Catena for FA To Be Discontinued in Canada

Data has failed to confirm that treatment with Catena is beneficial in Friedreich's ataxia; sales of the drug in Canada will be discontinued April 30, 2013

Article Highlights:
  • Idebenone (brand name Catena) is not approved for use in the United States. In July 2008, it received conditional market approval for treatment of Friedreich's ataxia in Canada.
  • Santhera Pharmaceuticals announced Feb. 27, 2013, that it will remove Catena from the Canadian market based on study data that fails to confirm that treatment with the drug benefits people with FA.
by Amy Madsen on March 1, 2013 - 5:00am

Idebenone (under the brand name Catena) in July 2008 received conditional market approval in Canada for the treatment of Friedreich's ataxia (FA). Now, based on additional data that fails to confirm that treatment with Catena is beneficial in FA, Santhera Pharmaceuticals has announced it will discontinue sales of the drug April 30, 2013.

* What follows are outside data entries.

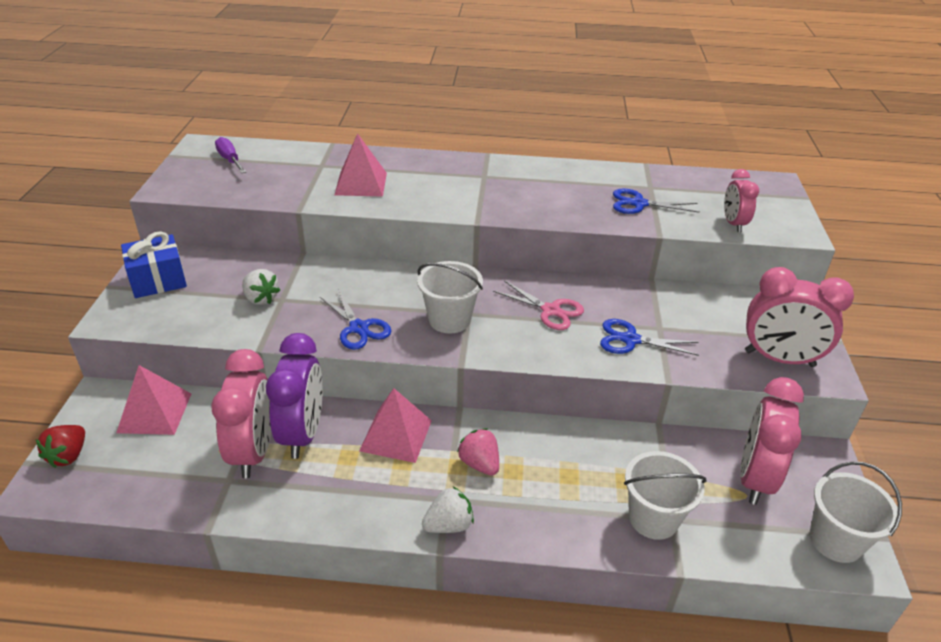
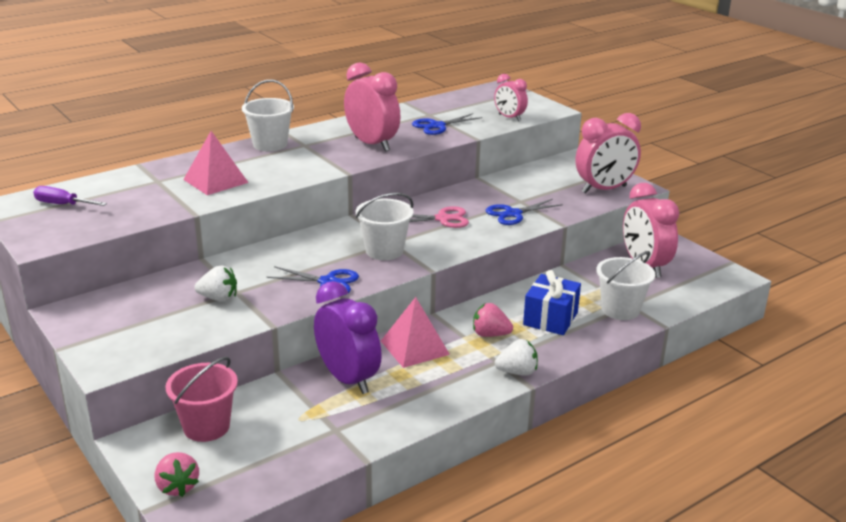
camera: 40 degrees left, 10 degrees down
(68, 456) = (177, 487): red strawberry -> pink strawberry
(154, 412) = (206, 427): pink pyramid -> pink bucket
(158, 280) = (102, 325): blue gift -> blue gift (550, 318)
(253, 452) = (328, 406): pink clock -> pink clock (372, 144)
(449, 525) = (517, 372): white strawberry -> white strawberry turned 60 degrees clockwise
(835, 540) = (713, 274): white bucket -> white bucket (270, 144)

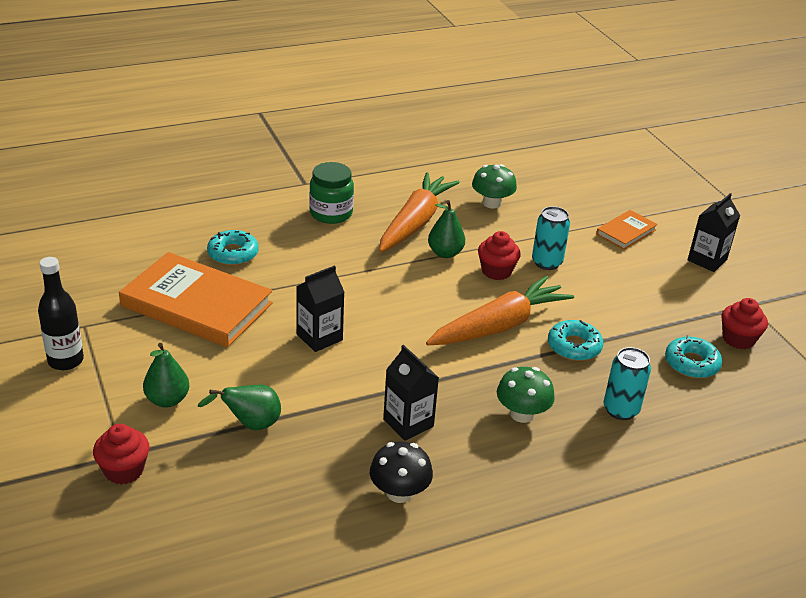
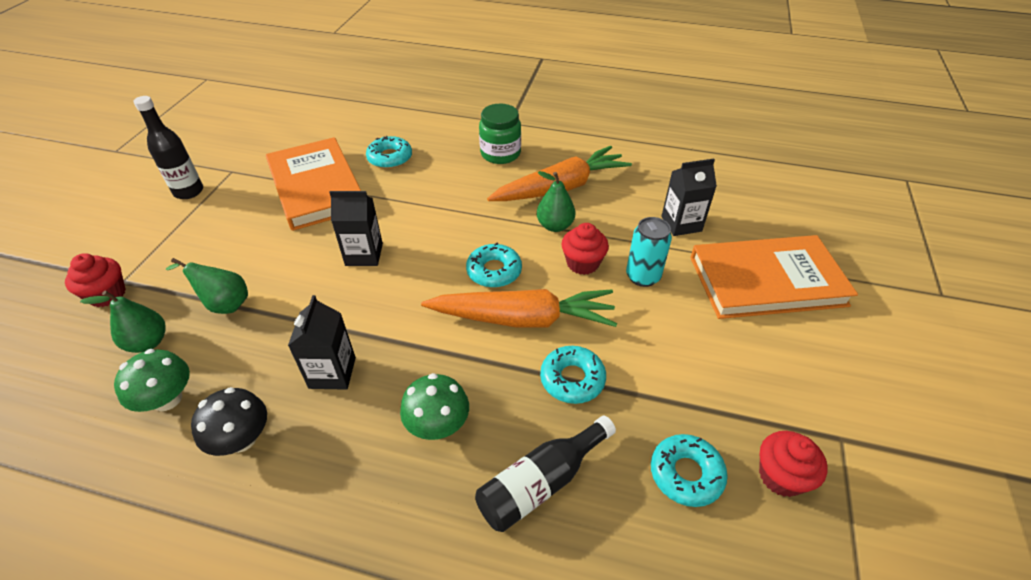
camera: 40 degrees right, 10 degrees up
(167, 400) = (203, 253): green pear -> green pear (148, 342)
(439, 304) = (494, 271): none -> turquoise donut
(492, 203) = (652, 197): green mushroom -> green mushroom (167, 399)
(620, 410) = (541, 482): turquoise can -> black bottle
(626, 232) = (766, 281): orange book -> orange book, size x2.06
(707, 260) = (838, 355): black carton -> black carton (681, 224)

In a Feb. 27, 2013, press release the company reported that no specific safety issues were identified in connection with removal of Catena from the market. It also noted that withdrawal of the drug at this time does not preclude the submission of a new application for market authorization for Catena in the future.

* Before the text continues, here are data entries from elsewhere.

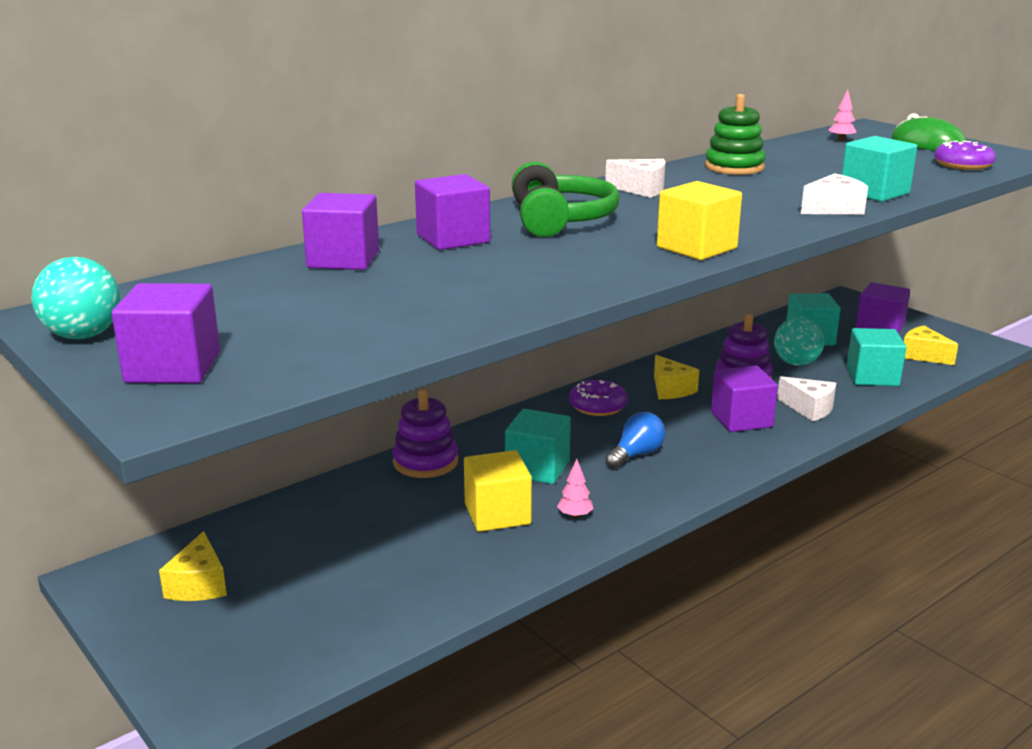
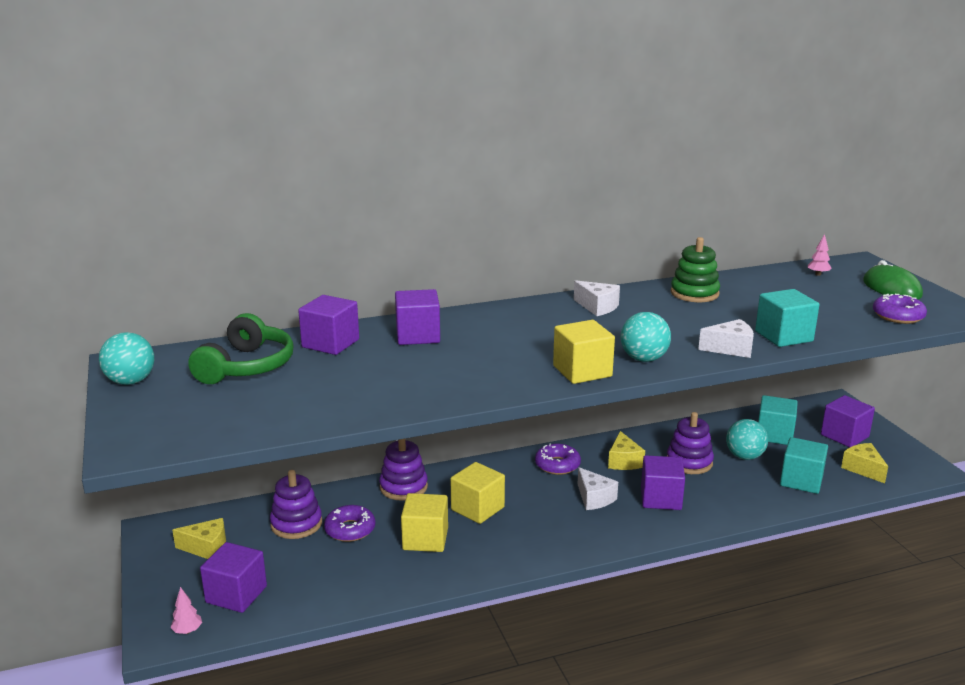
camera: 20 degrees right, 0 degrees up
(173, 368) = (159, 416): purple cube -> purple cube (236, 594)
(199, 585) = (207, 548): yellow cheese -> yellow cheese turned 105 degrees counterclockwise
(310, 530) = (296, 524): none -> purple stacking toy
(390, 523) = (350, 529): none -> purple donut
(537, 468) = (477, 508): turquoise cube -> yellow cube
(559, 220) = (508, 329): green headphones -> green headphones (246, 366)
(575, 516) = (478, 553): pink tree -> pink tree (187, 631)
(636, 454) = (557, 512): blue light bulb -> none
(752, 228) = (644, 359): none -> turquoise ball
(809, 408) = (724, 500): white cheese -> white cheese (594, 498)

The drug is not approved for use in the United States.

For more on idebenone (Catena)

Idebenone was among the first antioxidant compounds to be tested in FA. (Antioxidants are drugs designed to offer some protection against free radical damage in cells and to enhance mitochondrial energy production by rendering free radicals harmless.)

Overall, it has been shown to be safe and well-tolerated in a number of phase 1, 2 and 3 human clinical trials dating back to 1999, with early trials at low doses first appearing to demonstrate the potential for idebenone to reduce FA-associated cardiomyopathy (heart muscle abnormality).

Since then, a long history of clinical trials of the drug has produced mixed results. To learn more, read:

Antioxidants don't get at the molecular basis of FA; therefore, they can't cure the disease. However, it's thought that this class of drug may provide some benefit, alone or in combination, with other therapies.